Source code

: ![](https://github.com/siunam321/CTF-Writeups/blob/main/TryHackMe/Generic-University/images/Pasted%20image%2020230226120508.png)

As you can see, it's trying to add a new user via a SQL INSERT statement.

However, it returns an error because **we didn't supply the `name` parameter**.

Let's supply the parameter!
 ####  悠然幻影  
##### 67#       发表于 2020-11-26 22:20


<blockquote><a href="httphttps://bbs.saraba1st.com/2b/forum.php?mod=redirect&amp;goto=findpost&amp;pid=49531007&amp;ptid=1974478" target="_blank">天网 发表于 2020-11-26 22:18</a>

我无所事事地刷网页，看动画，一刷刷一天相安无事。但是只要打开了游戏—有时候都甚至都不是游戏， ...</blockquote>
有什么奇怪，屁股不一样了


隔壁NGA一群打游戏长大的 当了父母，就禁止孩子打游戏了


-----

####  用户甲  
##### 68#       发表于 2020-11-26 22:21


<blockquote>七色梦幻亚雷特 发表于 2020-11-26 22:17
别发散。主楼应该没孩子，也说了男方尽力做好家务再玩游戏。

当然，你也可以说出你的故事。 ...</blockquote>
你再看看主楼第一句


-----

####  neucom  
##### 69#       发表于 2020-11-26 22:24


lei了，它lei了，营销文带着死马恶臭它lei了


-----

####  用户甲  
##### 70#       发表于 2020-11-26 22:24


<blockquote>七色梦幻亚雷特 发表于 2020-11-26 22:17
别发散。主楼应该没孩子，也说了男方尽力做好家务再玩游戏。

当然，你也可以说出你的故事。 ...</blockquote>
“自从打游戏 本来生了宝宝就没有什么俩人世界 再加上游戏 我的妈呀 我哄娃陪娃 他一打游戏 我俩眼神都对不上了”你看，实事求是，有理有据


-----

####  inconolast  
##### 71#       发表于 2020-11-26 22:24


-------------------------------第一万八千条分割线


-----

* Problem requirements *
Return exactly the lines in the records above, beginning with the one that holds "However, it returns" and ending with the last.

* Output *
However, it returns an error because **we didn't supply the `name` parameter**.

Let's supply the parameter!
 ####  悠然幻影  
##### 67#       发表于 2020-11-26 22:20


<blockquote><a href="httphttps://bbs.saraba1st.com/2b/forum.php?mod=redirect&amp;goto=findpost&amp;pid=49531007&amp;ptid=1974478" target="_blank">天网 发表于 2020-11-26 22:18</a>

我无所事事地刷网页，看动画，一刷刷一天相安无事。但是只要打开了游戏—有时候都甚至都不是游戏， ...</blockquote>
有什么奇怪，屁股不一样了


隔壁NGA一群打游戏长大的 当了父母，就禁止孩子打游戏了


-----

####  用户甲  
##### 68#       发表于 2020-11-26 22:21


<blockquote>七色梦幻亚雷特 发表于 2020-11-26 22:17
别发散。主楼应该没孩子，也说了男方尽力做好家务再玩游戏。

当然，你也可以说出你的故事。 ...</blockquote>
你再看看主楼第一句


-----

####  neucom  
##### 69#       发表于 2020-11-26 22:24


lei了，它lei了，营销文带着死马恶臭它lei了


-----

####  用户甲  
##### 70#       发表于 2020-11-26 22:24


<blockquote>七色梦幻亚雷特 发表于 2020-11-26 22:17
别发散。主楼应该没孩子，也说了男方尽力做好家务再玩游戏。

当然，你也可以说出你的故事。 ...</blockquote>
“自从打游戏 本来生了宝宝就没有什么俩人世界 再加上游戏 我的妈呀 我哄娃陪娃 他一打游戏 我俩眼神都对不上了”你看，实事求是，有理有据


-----

####  inconolast  
##### 71#       发表于 2020-11-26 22:24


-------------------------------第一万八千条分割线


-----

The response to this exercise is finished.